======== EXCERPTED DATA ========

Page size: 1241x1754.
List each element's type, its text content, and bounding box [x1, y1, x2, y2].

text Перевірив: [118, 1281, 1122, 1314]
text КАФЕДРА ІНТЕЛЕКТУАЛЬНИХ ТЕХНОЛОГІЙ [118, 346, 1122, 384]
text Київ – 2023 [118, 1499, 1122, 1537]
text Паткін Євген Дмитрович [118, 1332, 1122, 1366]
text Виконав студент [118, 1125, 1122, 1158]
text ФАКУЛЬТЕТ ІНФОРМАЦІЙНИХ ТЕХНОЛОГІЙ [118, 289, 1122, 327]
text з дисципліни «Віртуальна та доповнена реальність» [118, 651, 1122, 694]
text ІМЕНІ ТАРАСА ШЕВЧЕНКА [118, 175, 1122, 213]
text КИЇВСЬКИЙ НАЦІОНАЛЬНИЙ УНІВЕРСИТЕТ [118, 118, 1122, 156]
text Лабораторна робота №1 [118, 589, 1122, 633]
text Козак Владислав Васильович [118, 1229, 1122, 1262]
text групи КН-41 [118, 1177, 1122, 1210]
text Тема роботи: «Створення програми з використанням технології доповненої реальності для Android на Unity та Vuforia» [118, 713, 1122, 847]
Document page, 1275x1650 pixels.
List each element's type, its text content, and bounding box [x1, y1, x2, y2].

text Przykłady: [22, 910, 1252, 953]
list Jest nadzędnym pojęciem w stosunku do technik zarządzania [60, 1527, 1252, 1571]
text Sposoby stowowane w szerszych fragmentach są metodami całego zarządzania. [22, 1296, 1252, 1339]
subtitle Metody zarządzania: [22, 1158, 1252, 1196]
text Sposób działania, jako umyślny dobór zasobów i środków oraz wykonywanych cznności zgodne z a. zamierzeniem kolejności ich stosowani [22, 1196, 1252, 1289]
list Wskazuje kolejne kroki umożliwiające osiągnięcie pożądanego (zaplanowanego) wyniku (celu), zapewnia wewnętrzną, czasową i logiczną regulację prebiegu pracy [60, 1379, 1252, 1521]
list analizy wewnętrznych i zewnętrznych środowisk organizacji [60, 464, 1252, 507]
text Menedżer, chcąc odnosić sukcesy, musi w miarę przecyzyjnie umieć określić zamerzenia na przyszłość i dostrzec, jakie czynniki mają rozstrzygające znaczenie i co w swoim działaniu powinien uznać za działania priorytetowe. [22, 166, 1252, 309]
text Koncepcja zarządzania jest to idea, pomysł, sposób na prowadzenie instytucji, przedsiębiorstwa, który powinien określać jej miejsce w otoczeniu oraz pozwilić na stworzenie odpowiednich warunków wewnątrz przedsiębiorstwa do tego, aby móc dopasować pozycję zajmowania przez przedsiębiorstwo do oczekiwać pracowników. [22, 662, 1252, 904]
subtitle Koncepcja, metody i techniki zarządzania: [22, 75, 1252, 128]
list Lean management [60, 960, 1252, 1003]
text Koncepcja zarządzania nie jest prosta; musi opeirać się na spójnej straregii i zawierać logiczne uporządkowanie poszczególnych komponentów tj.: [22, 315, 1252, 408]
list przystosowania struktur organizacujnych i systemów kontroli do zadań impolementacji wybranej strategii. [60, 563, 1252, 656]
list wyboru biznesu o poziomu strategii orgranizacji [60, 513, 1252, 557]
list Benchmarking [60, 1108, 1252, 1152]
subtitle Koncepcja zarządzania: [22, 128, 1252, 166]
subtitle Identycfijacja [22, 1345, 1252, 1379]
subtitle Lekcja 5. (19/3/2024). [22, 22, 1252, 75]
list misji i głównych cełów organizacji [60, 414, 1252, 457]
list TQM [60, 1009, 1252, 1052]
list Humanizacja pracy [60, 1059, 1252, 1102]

========

WORK TO COMPLETE => Reproduce verbatim the lines that open with the line containing "text Przykłady: [22, 910, 1252, 953]" and close with the line containing "subtitle Metody zarządzania: [22, 1158, 1252, 1196]", including both of those lines.

RESULT =>
text Przykłady: [22, 910, 1252, 953]
list Jest nadzędnym pojęciem w stosunku do technik zarządzania [60, 1527, 1252, 1571]
text Sposoby stowowane w szerszych fragmentach są metodami całego zarządzania. [22, 1296, 1252, 1339]
subtitle Metody zarządzania: [22, 1158, 1252, 1196]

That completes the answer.